NEW YORK (TheStreet) -- The introduction in the U.S. of Hyundai's (HYMLF) next-generation compact crossover, the 2016 Tucson, is a ray of light for the South Korean automaker amid partly cloudy skies. 

Hyundai, which has stormed to the front ranks of global automakers in the last decade while earning impressive quality ratings from J.D. Power and others, has had a lineup light on crossovers -- defined as SUVs built on car (rather than pickup truck) architecture. Demand for crossovers is borderline insatiable at a time when Hyundai's lineup has been heavy with sedans such as Elantra and Sonata. 

Hyundai's global sales were down 3.2% through June, leaving it less than halfway to its goal of selling more than 5 million vehicles this year. In the past year, Hyundai shares have dropped 44% in price while the Kospi Index of South Korean stocks has gained 5%. 
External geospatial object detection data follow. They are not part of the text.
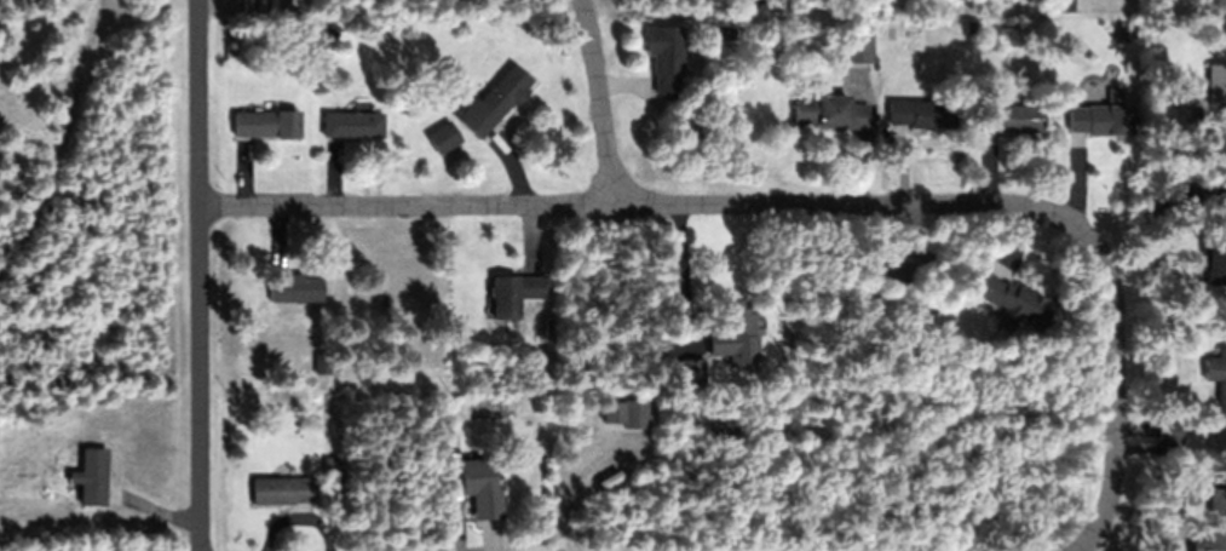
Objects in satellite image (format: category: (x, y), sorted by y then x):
building: (231, 1)
building: (1065, 5)
building: (1041, 6)
building: (232, 28)
building: (328, 30)
building: (721, 32)
building: (856, 43)
building: (667, 59)
building: (1113, 94)
building: (1209, 98)
building: (493, 102)
road: (599, 102)
building: (829, 111)
building: (923, 113)
building: (1009, 117)
building: (1100, 119)
building: (266, 123)
building: (352, 124)
building: (976, 133)
building: (443, 137)
building: (1188, 194)
road: (801, 205)
building: (1215, 252)
building: (897, 274)
road: (200, 275)
building: (295, 288)
building: (512, 293)
building: (1012, 300)
building: (736, 334)
building: (321, 363)
building: (537, 364)
building: (1216, 371)
building: (692, 373)
building: (673, 378)
building: (592, 407)
building: (634, 413)
building: (1169, 434)
building: (90, 476)
building: (484, 487)
building: (283, 490)
building: (1213, 524)
road: (1092, 540)

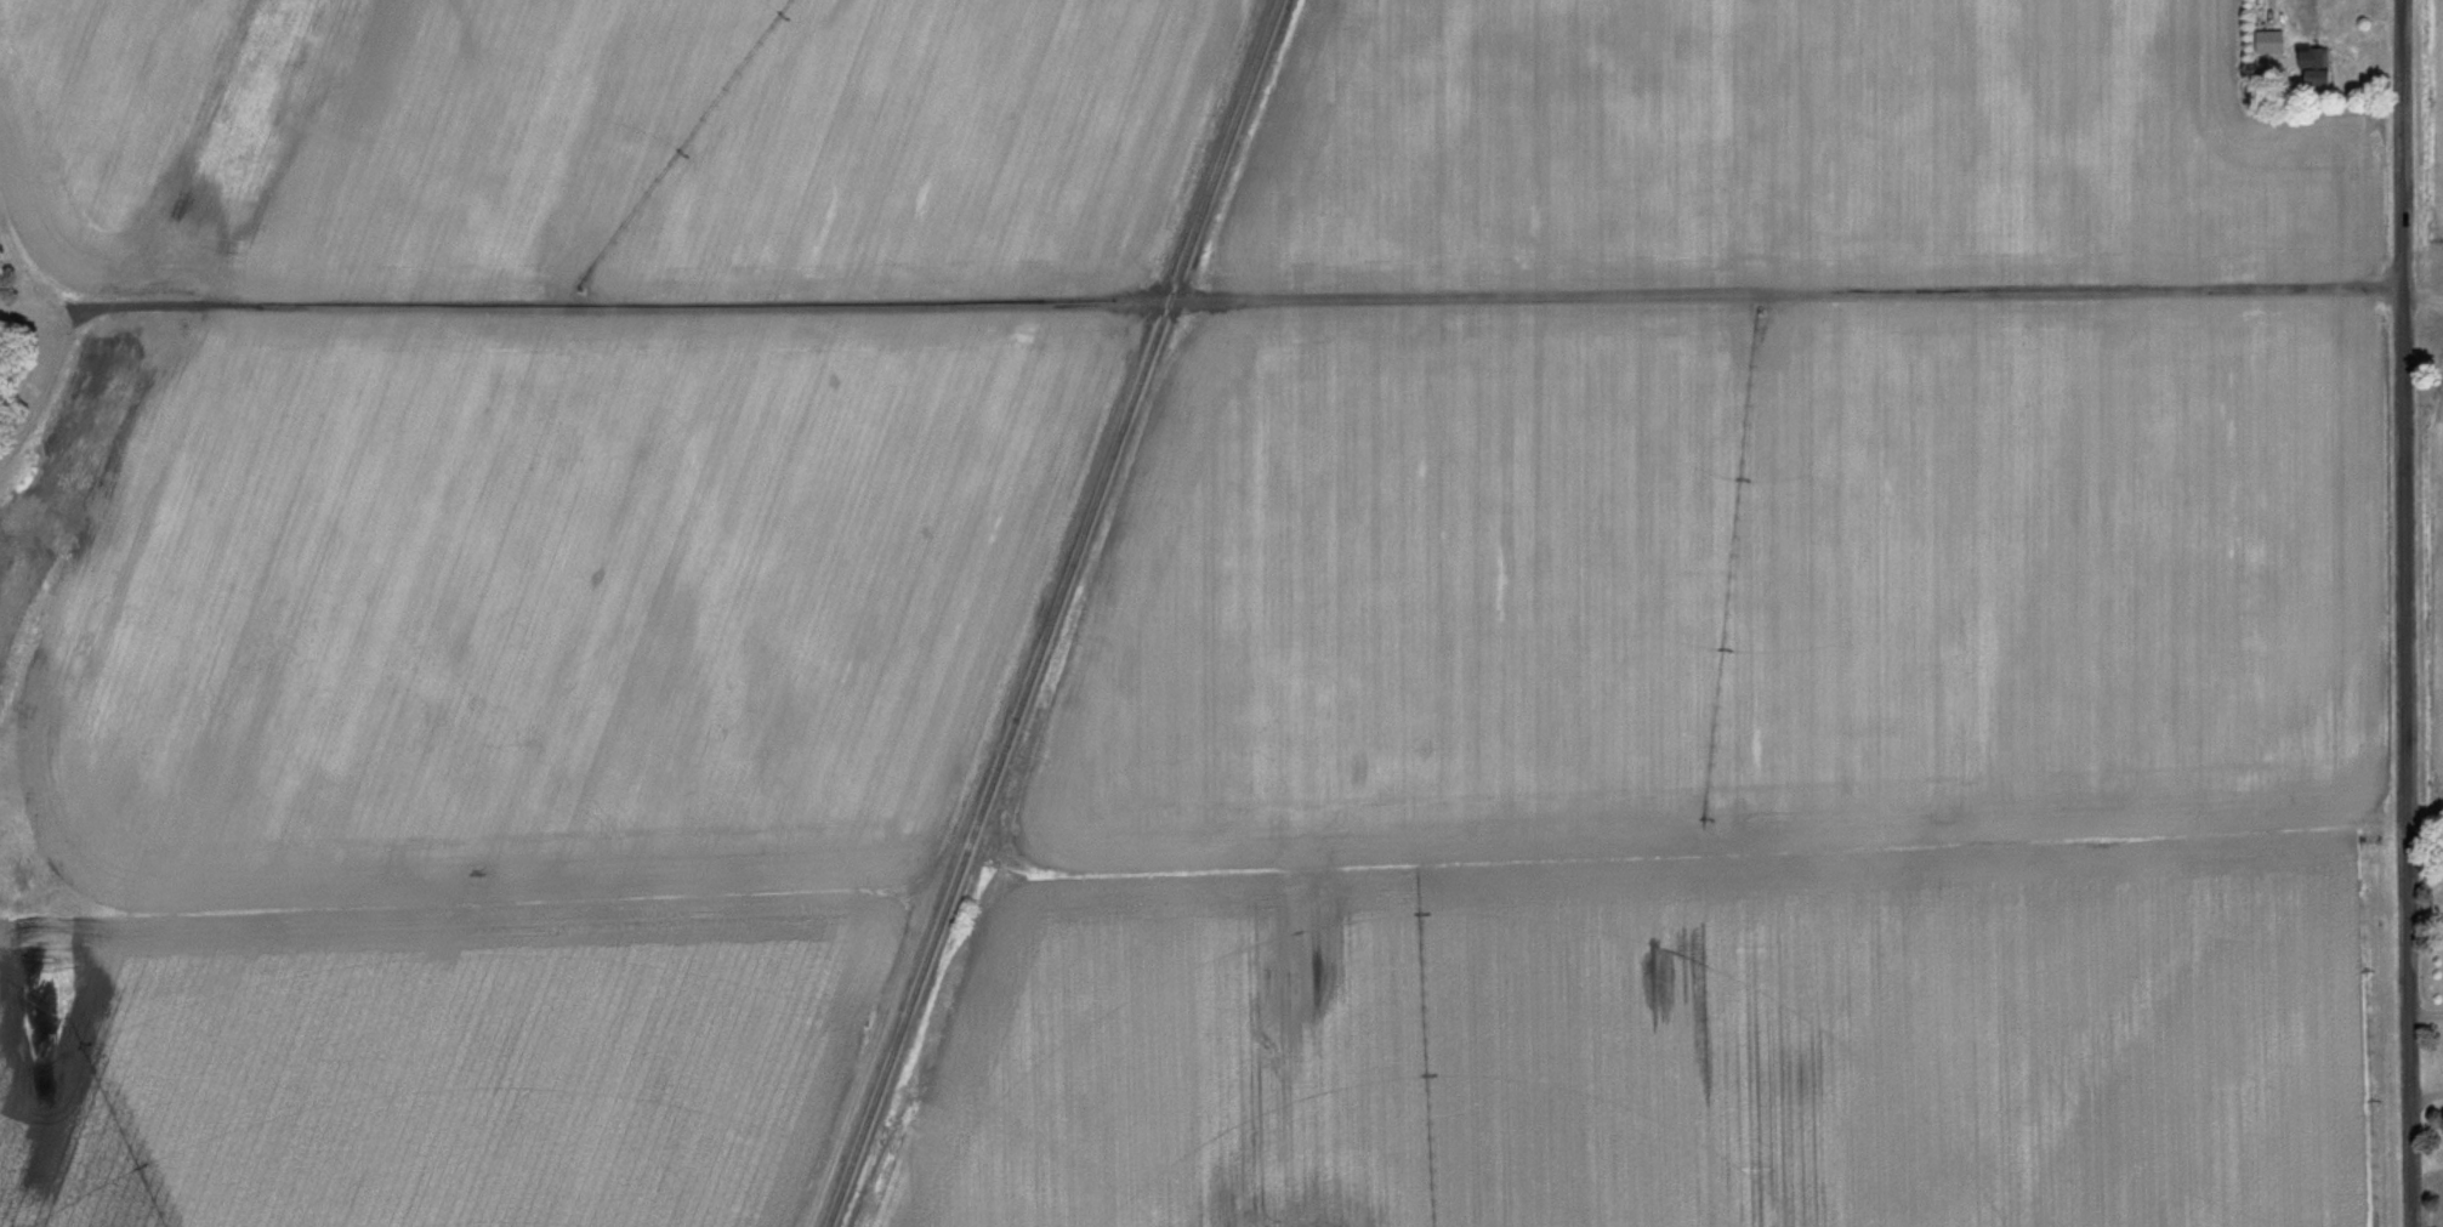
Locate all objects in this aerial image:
building: (2266, 43)
building: (2310, 67)
road: (2422, 295)
road: (1121, 307)
railway: (1056, 613)
road: (2402, 613)
road: (2424, 1010)
road: (2425, 1098)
"We see Tucson as the right vehicle for the U.S. and other markets. It's going to help us regain share in a segment where we've lost ground," said Dave Zuchowski, chief executive of Hyundai's U.S. operations. "And we're looking at adding other crossover models as well." 

On June 29, the National Football League announced that Hyundai will replace General Motors (GM) as its principal automotive sponsor, a marketing agreement that is costing the automaker $50 million. 

Hyundai's new Tucson features bolder, expressive exterior styling; larger wheels as an option; more high-strength steel improving rigidity and handling; as well as an array of comfort and safety features such as a hands-free liftgate and automatic emergency braking. Top contenders in Tucson's category include the Toyota (TM - Get Report) RAV4, Honda (HMC - Get Report) CR-V, Nissan (NSANY) Rogue and Ford (F - Get Report) Escape. 

The Tucson's retail price starts at about $24,000 and rises to more than $34,000, depending on optional equipment and features. The first vehicles could reach dealerships within 60 days. 

In 2010, Hyundai sold nearly 40,000 of the previous generation Tucson, which accounted for 4.2% of its segment. Through last year, sales rose to 47,306, but share of the segment fell to 2.7% due to production capacity constraints and a flood of new competitors. 

Hyundai forecasts that it will sell 90,000 of the new model next year, thanks to a new assembly plant in the Czech Republic, freeing up Tucson capacity in South Korea. U.S. Tucsons will come from South Korea. 

Without giving specifics, Zuchowski said that Hyundai is also "looking at" a subcompact crossover for the U.S., similar to the Hyundai Creta sold in India and other emerging economies. The company also is considering a luxury crossover based on its Genesis sedan. 

Hyundai and its South Korean affiliate, Kia Motors  (KIMTF), currently have 8.2 million units of production capacity worldwide combined, operating at 100% of capacity, Zuchowski said. But the automakers no longer operate under a self-imposed moratorium against adding new capacity. Hyundai lifted the moratorium in 2014 following a three-year period of caution, after observing quality problems encountered by Toyota due to rapid sales growth. 

But an economic slowdown in China and questions about European demand in light of the Greek financial crisis have injected new notes of caution, Zuchowski said. Deciding on adding new plant capacity for the U.S. "will take a little longer," he said.

This article is commentary by an independent contributor. At the time of publication, the author held no positions in the stocks mentioned.